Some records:
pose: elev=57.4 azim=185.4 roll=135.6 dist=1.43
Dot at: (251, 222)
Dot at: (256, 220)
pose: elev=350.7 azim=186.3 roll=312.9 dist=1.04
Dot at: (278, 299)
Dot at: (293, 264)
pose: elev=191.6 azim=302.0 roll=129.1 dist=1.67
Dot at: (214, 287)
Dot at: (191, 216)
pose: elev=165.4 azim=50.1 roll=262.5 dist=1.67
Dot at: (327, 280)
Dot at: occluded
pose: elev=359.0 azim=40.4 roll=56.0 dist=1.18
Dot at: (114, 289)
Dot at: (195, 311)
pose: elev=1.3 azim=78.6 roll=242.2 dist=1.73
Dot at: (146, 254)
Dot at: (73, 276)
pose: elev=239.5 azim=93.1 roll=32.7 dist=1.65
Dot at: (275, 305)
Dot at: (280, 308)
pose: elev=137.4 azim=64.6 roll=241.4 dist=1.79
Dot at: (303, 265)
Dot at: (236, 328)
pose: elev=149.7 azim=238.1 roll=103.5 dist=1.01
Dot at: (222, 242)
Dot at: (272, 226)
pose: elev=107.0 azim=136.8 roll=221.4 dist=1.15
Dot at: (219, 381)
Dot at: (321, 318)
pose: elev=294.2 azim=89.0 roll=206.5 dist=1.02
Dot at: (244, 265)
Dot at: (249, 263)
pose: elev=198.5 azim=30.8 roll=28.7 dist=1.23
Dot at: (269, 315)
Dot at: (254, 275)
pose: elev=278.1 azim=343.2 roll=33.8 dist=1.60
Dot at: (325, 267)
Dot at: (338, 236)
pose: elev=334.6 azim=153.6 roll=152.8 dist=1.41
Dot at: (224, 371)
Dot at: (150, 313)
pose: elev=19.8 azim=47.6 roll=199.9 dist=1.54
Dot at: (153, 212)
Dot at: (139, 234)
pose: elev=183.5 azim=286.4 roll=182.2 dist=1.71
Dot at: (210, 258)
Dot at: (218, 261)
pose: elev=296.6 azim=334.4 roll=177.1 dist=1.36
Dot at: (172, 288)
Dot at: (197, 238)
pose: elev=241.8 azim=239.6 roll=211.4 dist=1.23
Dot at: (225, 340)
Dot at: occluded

Task objective
Write out all of the lines again, substituting "view" for each "pose" and keeping everything else the same.

The completed task
view: elev=57.4 azim=185.4 roll=135.6 dist=1.43
Dot at: (251, 222)
Dot at: (256, 220)
view: elev=350.7 azim=186.3 roll=312.9 dist=1.04
Dot at: (278, 299)
Dot at: (293, 264)
view: elev=191.6 azim=302.0 roll=129.1 dist=1.67
Dot at: (214, 287)
Dot at: (191, 216)
view: elev=165.4 azim=50.1 roll=262.5 dist=1.67
Dot at: (327, 280)
Dot at: occluded
view: elev=359.0 azim=40.4 roll=56.0 dist=1.18
Dot at: (114, 289)
Dot at: (195, 311)
view: elev=1.3 azim=78.6 roll=242.2 dist=1.73
Dot at: (146, 254)
Dot at: (73, 276)
view: elev=239.5 azim=93.1 roll=32.7 dist=1.65
Dot at: (275, 305)
Dot at: (280, 308)
view: elev=137.4 azim=64.6 roll=241.4 dist=1.79
Dot at: (303, 265)
Dot at: (236, 328)
view: elev=149.7 azim=238.1 roll=103.5 dist=1.01
Dot at: (222, 242)
Dot at: (272, 226)
view: elev=107.0 azim=136.8 roll=221.4 dist=1.15
Dot at: (219, 381)
Dot at: (321, 318)
view: elev=294.2 azim=89.0 roll=206.5 dist=1.02
Dot at: (244, 265)
Dot at: (249, 263)
view: elev=198.5 azim=30.8 roll=28.7 dist=1.23
Dot at: (269, 315)
Dot at: (254, 275)
view: elev=278.1 azim=343.2 roll=33.8 dist=1.60
Dot at: (325, 267)
Dot at: (338, 236)
view: elev=334.6 azim=153.6 roll=152.8 dist=1.41
Dot at: (224, 371)
Dot at: (150, 313)
view: elev=19.8 azim=47.6 roll=199.9 dist=1.54
Dot at: (153, 212)
Dot at: (139, 234)
view: elev=183.5 azim=286.4 roll=182.2 dist=1.71
Dot at: (210, 258)
Dot at: (218, 261)
view: elev=296.6 azim=334.4 roll=177.1 dist=1.36
Dot at: (172, 288)
Dot at: (197, 238)
view: elev=241.8 azim=239.6 roll=211.4 dist=1.23
Dot at: (225, 340)
Dot at: occluded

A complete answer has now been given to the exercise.